Question

A wall is moving with velocity $u$ and a source of sound moves with velocity $u/2$ in the same direction as shown in the figure. Assuming that the sound travels with velocity $10u$, the ratio of incident sound wavelength on the wall to the reflected sound wavelength by the wall is equal to

(A) $9:11$
(B) $11:9$
(C) $4:5$
(D) $5:4$

Answer 1

Hint We know that for constant velocity, the frequency of a wave is inversely proportional to the wavelength of the same wave. We will use this principle and do the problem with the equation of doppler effect for frequency change $\dfrac{{{f_{final}}}}{{{f_{initial}}}} = \dfrac{{{v_{sound}} - {v_{observer}}}}{{{v_{sound}} - {v_{source}}}}$.
Formula used:
$wavelength = \dfrac{{Speed\ Of\ Sound - Speed\ Source}}{{frequency}}$,
&, $\dfrac{{{f_{final}}}}{{{f_{initial}}}} = \dfrac{{{v_{sound}} - {v_{observer}}}}{{{v_{sound}} - {v_{source}}}}$.

Complete step by step answer
From the equations of the doppler effect, we get the final frequency equation as, $\dfrac{{{f_{final}}}}{{{f_{initial}}}} = \dfrac{{{v_{sound}} - {v_{observer}}}}{{{v_{sound}} - {v_{source}}}}$.

We will use this main equation to solve for this frequency change, where the source velocity is given as $u/2$ and the velocity of the reflecting wall is given to be $u$.
Let us assume that the frequency of sound received by the wall is $f\prime$ and $f$ is the initial source frequency of the sound. Thus, the ratio of frequencies from the above equation will be, $\dfrac{{f'}}{f} = \dfrac{{10u - u}}{{10u - \dfrac{u}{2}}} = \dfrac{{18}}{{19}}$.
$\Rightarrow f' = \dfrac{{18}}{{19}}f$.
We know
$wavelength = \dfrac{{Speed\ Of\ Sound - Speed\ Source}}{{frequency}}$.
Therefore the incident wavelength is
${\lambda _i} = \dfrac{{10u - u/2}}{f} = \dfrac{{9.5u}}{f}$
Now we will consider the frequency of the reflected sound from the wall to be $f\prime \prime$. Then using the same frequency equation as above, we get,
$\dfrac{{f''}}{{f'}} = \dfrac{{10u}}{{10u - ( - u)}}$,
here the source velocity is negative since it is directed opposite the direction of the sound.
$f'' = \dfrac{{10u}}{{10u + u}}f' = (\dfrac{{10}}{{11}})\dfrac{{18}}{{19}}f$.
This is the frequency of the reflected sound at the final observer.
Now the reflected wavelength is given by
${\lambda _f} = \dfrac{{10u + u}}{{f'}} = \dfrac{{11u}}{{f'}} = \dfrac{{11u}}{{18f}} \times 19$
We know wavelength and frequency are inversely proportional.

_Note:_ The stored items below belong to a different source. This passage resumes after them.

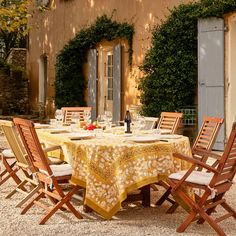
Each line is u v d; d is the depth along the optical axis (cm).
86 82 1374
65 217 497
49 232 448
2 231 452
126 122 582
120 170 471
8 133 543
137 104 1164
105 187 476
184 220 482
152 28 1116
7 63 1895
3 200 572
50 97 1602
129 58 1190
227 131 968
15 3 1173
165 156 485
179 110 1035
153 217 499
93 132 580
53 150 534
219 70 970
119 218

Therefore, the required wavelength ratio of the incident sound wave to the reflected sound wave will be the same as the ratio of frequencies between the reflected sound wave and the incident sound wave. Here the ratio of the wavelengths is,
$\dfrac{{{\lambda _i}}}{{{\lambda _f}}} = \dfrac{{9.5u}}{f} \times \dfrac{{18f}}{{11u \times 19}}$
Therefore, the required ratio is
$\dfrac{{{\lambda _i}}}{{{\lambda _f}}} = \dfrac{9}{{11}}$.

The correct answer is option (A).

Note The direction of the sound is considered to be the positive direction for applying the formula of doppler frequency shift, i.e. $\dfrac{{{f_{final}}}}{{{f_{initial}}}} = \dfrac{{{v_{sound}} - {v_{observer}}}}{{{v_{sound}} - {v_{source}}}}$. Here when the direction of the sound changes, i.e. the direction of sound travelling is opposite to the speed of the actual movement of the observer or the source, then we will have to use a negative sign for the velocity of the observer or the source respectively.